Love Stories begins with my setting of Goethe’s Nähe des Geliebten (In the Presence of the Beloved), which Kate sang in our 1980s composition London Bridge is Broken Down (originally recorded for Virgin Venture). This is followed by two pieces from from Citadel/Room 315, written in the mid 70s, the time when Kate and I began our life together. This improvisation on View From The Drawbridge takes the original orchestral version as a starting point. I find that over the intervening years it has taken on new layers of meaning, and acquired all kinds of personal musical references. The ballad Tender Love was immortalized by John Surman on soprano saxophone. The Citadel /Room315 album was initially recorded for RCA and has been re-issued several times over the years.
The song You Make Me Feel Brand New, the Stylistics’ hit, was around at the time of Citadel, and the early days of the Brass Band. One of our earliest gigs in France was at the Sigma Festival in Bordeaux. In the vast and beautiful space of the old Entrepot Lainé, the alto saxophonist Gary Bartz played this song. The magic of that moment has stayed with me ever since.
A Nightingale Sang In Berkeley Square is that rare thing in the repertoire of jazz standards, an English ballad about London. I am fascinated by the idea of using hybrid chords, mixed in with the usual harmonies. In our show Paintbox Jane, about the painter Raoul Dufy, The Sound of Caress is sung by Billy Bottle. This is one of Kate’s loveliest lyrics, evoking the Côte d’Azure and the sound of Collared Doves calling. She Loves You, one of the Beatles’ greatest hits, is a song we played as an encore on Off Abbey Road concerts, with Kate and John Winfield taking the vocals. Like Brand New and other pop songs not generally used in improvisation. I find She Loves You refreshing to play.

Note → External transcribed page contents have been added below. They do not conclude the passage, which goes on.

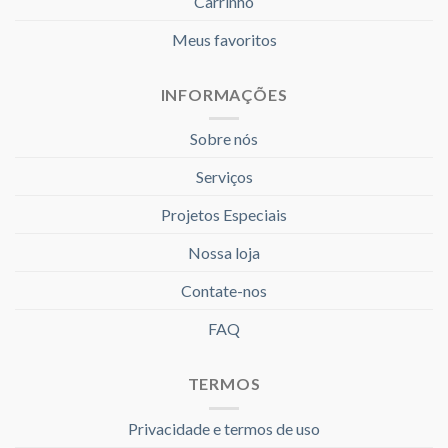
Carrinho
Meus favoritos
INFORMAÇÕES
Sobre nós
Serviços
Projetos Especiais
Nossa loja
Contate-nos
FAQ
TERMOS
Privacidade e termos de uso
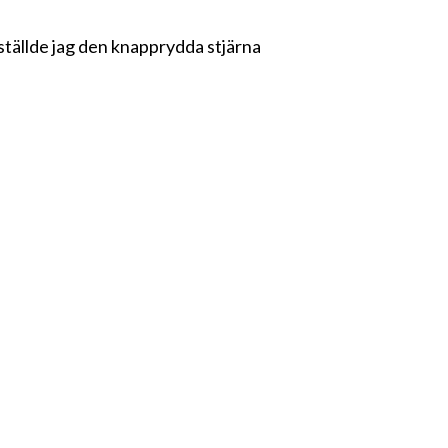
r ställde jag den knapprydda stjärna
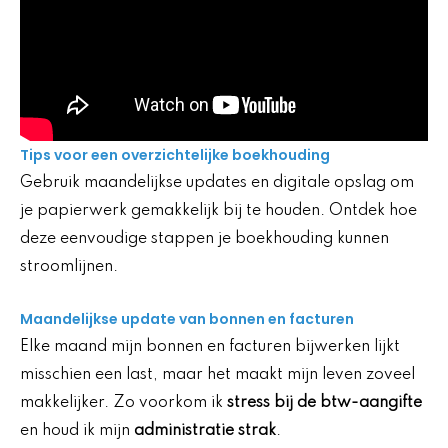
Tips voor een overzichtelijke boekhouding
Gebruik maandelijkse updates en digitale opslag om
je papierwerk gemakkelijk bij te houden. Ontdek hoe
deze eenvoudige stappen je boekhouding kunnen
stroomlijnen.
Maandelijkse update van bonnen en facturen
Elke maand mijn bonnen en facturen bijwerken lijkt
misschien een last, maar het maakt mijn leven zoveel
makkelijker. Zo voorkom ik
stress bij de btw-aangifte
en houd ik mijn
administratie strak
.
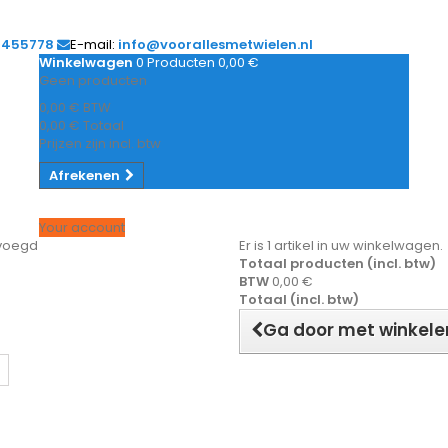
1455778
E-mail:
info@voorallesmetwielen.nl
Winkelwagen
0
Producten
0,00 €
Geen producten
0,00 €
BTW
0,00 €
Totaal
Prijzen zijn incl. btw
Afrekenen
Your account
evoegd
Er is 1 artikel in uw winkelwagen.
Totaal producten (incl. btw)
BTW
0,00 €
Totaal (incl. btw)
Ga door met winkele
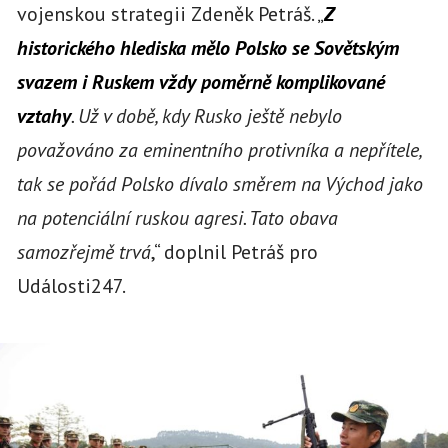
vojenskou strategii Zdeněk Petráš. „
Z
historického hlediska mělo Polsko se Sovětským
svazem i Ruskem vždy poměrně komplikované
vztahy
. Už v době, kdy Rusko ještě nebylo
považováno za eminentního protivníka a nepřítele,
tak se pořád Polsko dívalo směrem na Východ jako
na potenciální ruskou agresi. Tato obava
samozřejmě trvá
,“ doplnil Petráš pro
Události247.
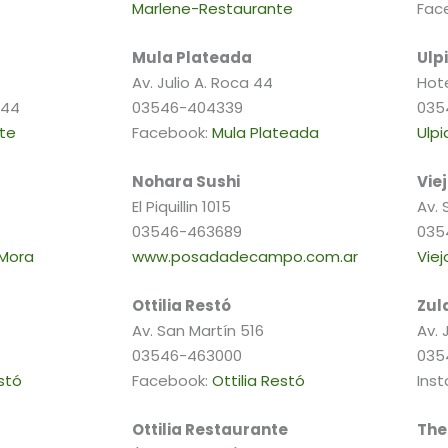
Marlene-Restaurante
Fac
Mula Plateada
Ulp
Av. Julio A. Roca 44
Hot
444
03546-404339
035
te
Facebook:
Mula Plateada
Ulp
Nohara Sushi
Vie
El Piquillin 1015
Av. 
03546-463689
035
 Mora
www.posadadecampo.com.ar
Viej
Ottilia Restó
Zul
Av. San Martín 516
Av. 
03546-463000
035
stó
Facebook:
Ottilia Restó
Ins
Ottilia Restaurante
The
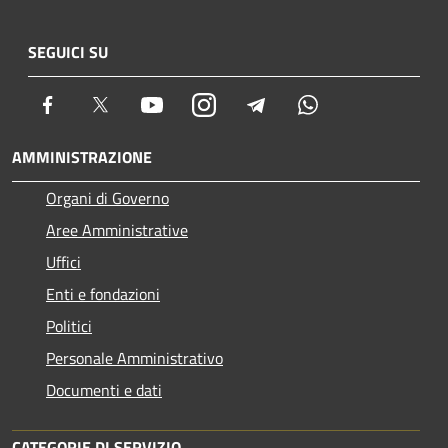
SEGUICI SU
Facebook
Twitter
Youtube
Instagram
Telegram
Whatsapp
AMMINISTRAZIONE
Organi di Governo
Aree Amministrative
Uffici
Enti e fondazioni
Politici
Personale Amministrativo
Documenti e dati
CATEGORIE DI SERVIZIO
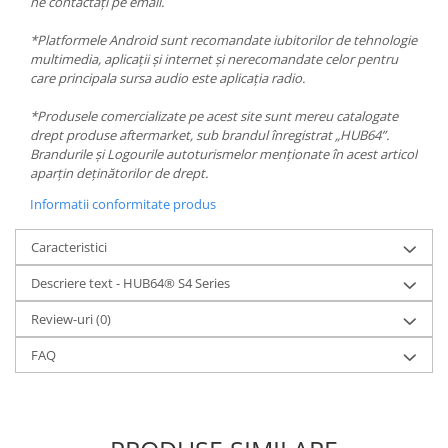
ne contactați pe email.
*Platformele Android sunt recomandate iubitorilor de tehnologie
multimedia, aplicații și internet și nerecomandate celor pentru
care principala sursa audio este aplicația radio.
*Produsele comercializate pe acest site sunt mereu catalogate
drept produse aftermarket, sub brandul înregistrat „HUB64”.
Brandurile și Logourile autoturismelor menționate în acest articol
aparțin deținătorilor de drept.
Informatii conformitate produs
Caracteristici
Descriere text - HUB64® S4 Series
Review-uri
(0)
FAQ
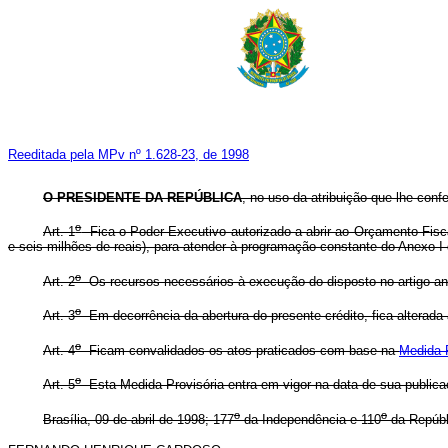
Reeditada pela MPv nº 1.628-23, de 1998
O PRESIDENTE DA REPÚBLICA
, no uso da atribuição que lhe conf
o
Art. 1
Fica o Poder Executivo autorizado a abrir ao Orçamento Fisca
e seis milhões de reais), para atender à programação constante do Anexo I
o
Art. 2
Os recursos necessários à execução do disposto no artigo ant
o
Art. 3
Em decorrência da abertura do presente crédito, fica alterad
o
Art. 4
Ficam convalidados os atos praticados com base na
Medida P
o
Art. 5
Esta Medida Provisória entra em vigor na data de sua publica
o
o
Brasília, 09 de abril de 1998; 177
da Independência e 110
da Repúbl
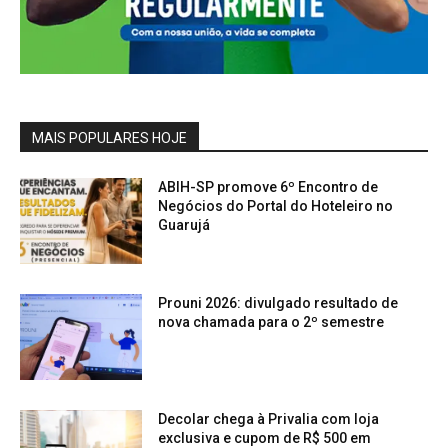
MAIS POPULARES HOJE
ABIH-SP promove 6º Encontro de
Negócios do Portal do Hoteleiro no
Guarujá
Prouni 2026: divulgado resultado de
nova chamada para o 2º semestre
Decolar chega à Privalia com loja
exclusiva e cupom de R$ 500 em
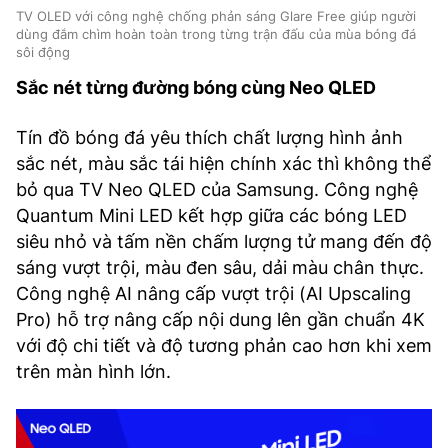
TV OLED với công nghệ chống phản sáng Glare Free giúp người
dùng đắm chìm hoàn toàn trong từng trận đấu của mùa bóng đá
sôi động
Sắc nét từng đường bóng cùng Neo QLED
Tín đồ bóng đá yêu thích chất lượng hình ảnh
sắc nét, màu sắc tái hiện chính xác thì không thể
bỏ qua TV Neo QLED của Samsung. Công nghệ
Quantum Mini LED kết hợp giữa các bóng LED
siêu nhỏ và tấm nền chấm lượng tử mang đến độ
sáng vượt trội, màu đen sâu, dải màu chân thực.
Công nghệ AI nâng cấp vượt trội (AI Upscaling
Pro) hỗ trợ nâng cấp nội dung lên gần chuẩn 4K
với độ chi tiết và độ tương phản cao hơn khi xem
trên màn hình lớn.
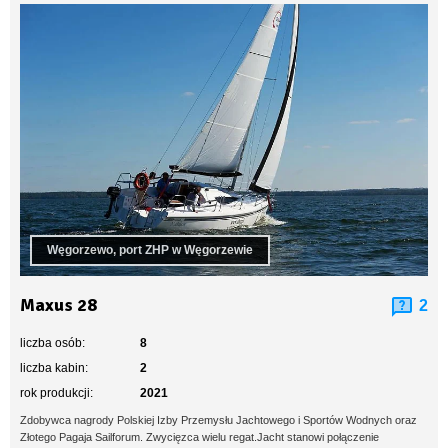
Węgorzewo, port ZHP w Węgorzewie
Maxus 28
2
liczba osób:
8
liczba kabin:
2
rok produkcji:
2021
Zdobywca nagrody Polskiej Izby Przemysłu Jachtowego i Sportów Wodnych oraz
Złotego Pagaja Sailforum. Zwycięzca wielu regat.Jacht stanowi połączenie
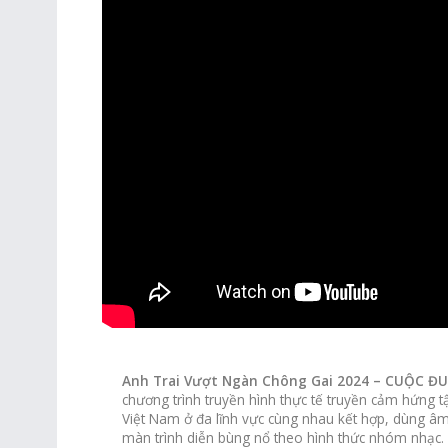
Anh Trai Vượt Ngàn Chông Gai 2024 – CUỘC ĐU
chương trình truyền hình thực tế truyền cảm hứng
Việt Nam ở đa lĩnh vực cùng nhau kết hợp, dùng â
màn trình diễn bùng nổ theo hình thức nhóm nhạc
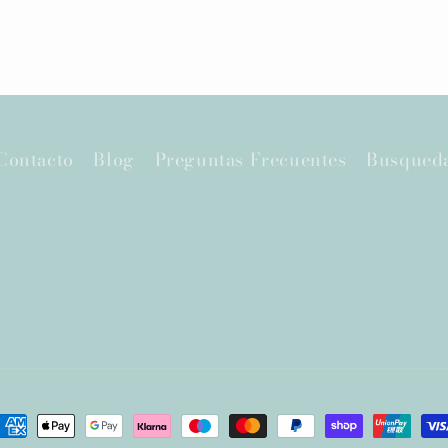
Contacto
Blog
Preguntas Frecuentes
Busqued
ormas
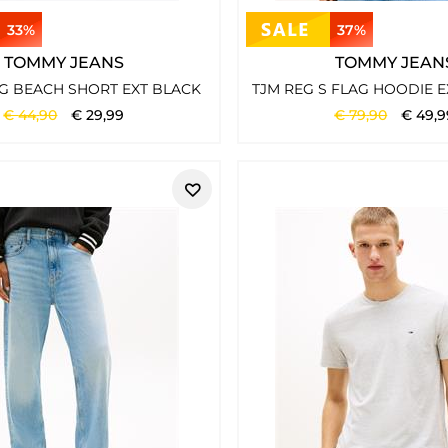
33%
37%
TOMMY JEANS
TOMMY JEAN
AG BEACH SHORT EXT BLACK
€
44
,
90
€
29
,
99
€
79
,
90
€
49
,
9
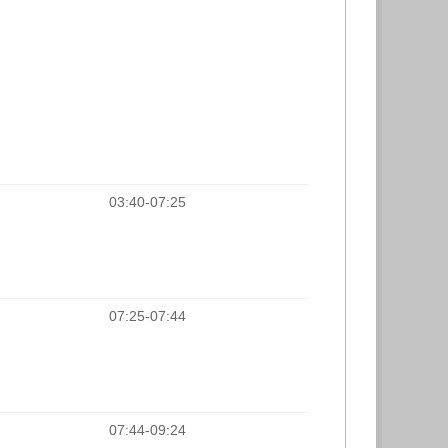
03:40-07:25
07:25-07:44
07:44-09:24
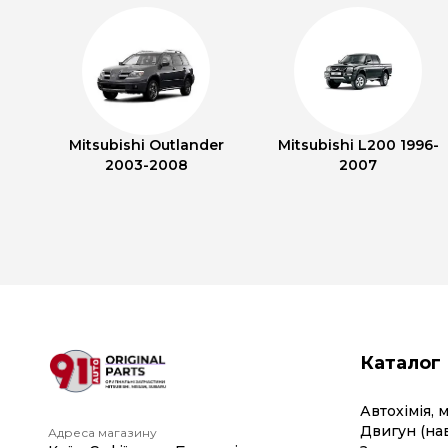
Mitsubishi Outlander
Mitsubishi L200 1996-
2003-2008
2007
Каталог
Автохімія, 
Двигун (на
Адреса магазину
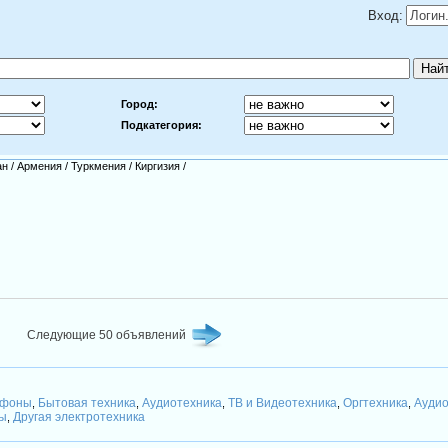
Вход:
Город:
Подкатегория:
ан
/
Армения
/
Туркмения
/
Киргизия
/
Следующие 50 объявлений
ефоны
Бытовая техника
Аудиотехника
ТВ и Видеотехника
Оргтехника
Аудио
,
,
,
,
,
сы
Другая электротехника
,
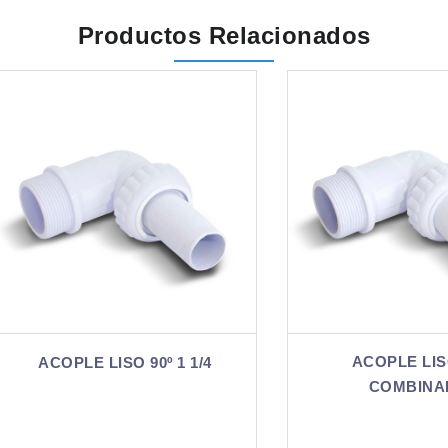
Productos Relacionados
ACOPLE LISO 90º
COPLE LISO 90º 1 1/4
COMBINADO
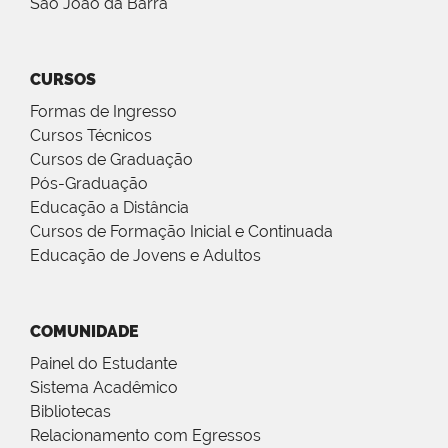
São João da Barra
CURSOS
Formas de Ingresso
Cursos Técnicos
Cursos de Graduação
Pós-Graduação
Educação a Distância
Cursos de Formação Inicial e Continuada
Educação de Jovens e Adultos
COMUNIDADE
Painel do Estudante
Sistema Acadêmico
Bibliotecas
Relacionamento com Egressos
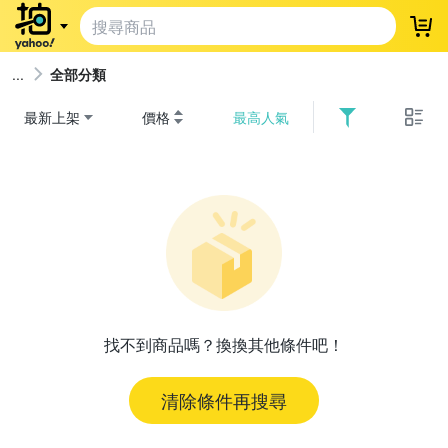
登
全部分類
最新上架
價格
最高人氣
找不到商品嗎？換換其他條件吧！
清除條件再搜尋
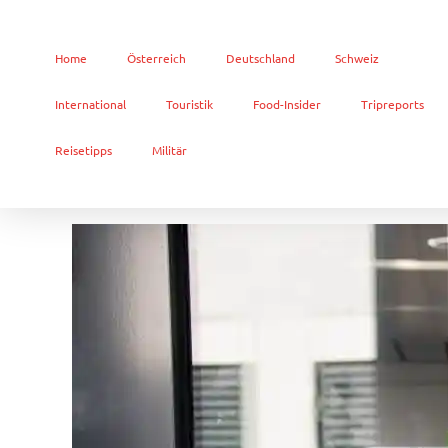
Home
Österreich
Deutschland
Schweiz
International
Touristik
Food-Insider
Tripreports
Reisetipps
Militär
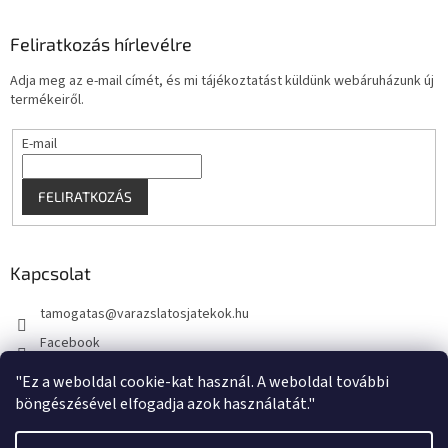
Feliratkozás hírlevélre
Adja meg az e-mail címét, és mi tájékoztatást küldünk webáruházunk új
termékeiről.
E-mail
FELIRATKOZÁS
Kapcsolat
tamogatas
@
varazslatosjatekok.hu
Facebook
kouzelnehry
"Ez a weboldal cookie-kat használ. A weboldal további
böngészésével elfogadja azok használatát."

The concluding part of the album, The Blues, begins with My Lover’s Coat, from the album Fine ‘n Yellow, (Gonzo Records) dedicated to the memory of John and Marjorie Styles. refers to the fact that, after John’s death, Marjorie always wore his coat on her travels round the world. Kate’s lyric uses this as the starting point. The song is a variant on an 8-bar blues.
Trombonist Danilo Terenzi and drummer Tony Marsh were members of the Brass Band in the 80s, a period when we were often on tour together. Both were involved in On Duke’s Birthday. They took part in the premiere and live recording in Amiens in 1984 (hatOLOGY). Derived from one of the movements of On Duke’s Birthday, D.T.T.M. is dedicated to their memory. The piece is basically in 12-bar form with unconventional chords. Good Old Wagon is a brief tip of the hat to Bessie Smith, a song Kate has often sung with the Trio. It’s a 16-bar blues. I never want to forget where this music comes from and what drew me first to Jazz.
When Danilo died, at the tragically early age of thirty nine, I dedicated the piece I was writing for the Steve Martland Band to him. The result was a 24-minute composition (recorded on The Orchestra of Smith’s Academy album). Its starting point was this 8-bar blues. Danilo and Chris Biscoe were also great friends, - Chris and I often play Blues for Terenzi on Trio gigs. It is modeled on Jimmy Yancey’s Death Letter Blues, one of the most moving elegies I know.
My brief version of If Thou Must Love Me is a setting of the Elizabeth Barrett Browning poem, and forms a postscript to a set drawn from forty years of music. The poem was originally suggested by Kate for my previous solo piano album, recorded in 1976. At that time we couldn’t have imagined where our collaboration would lead us.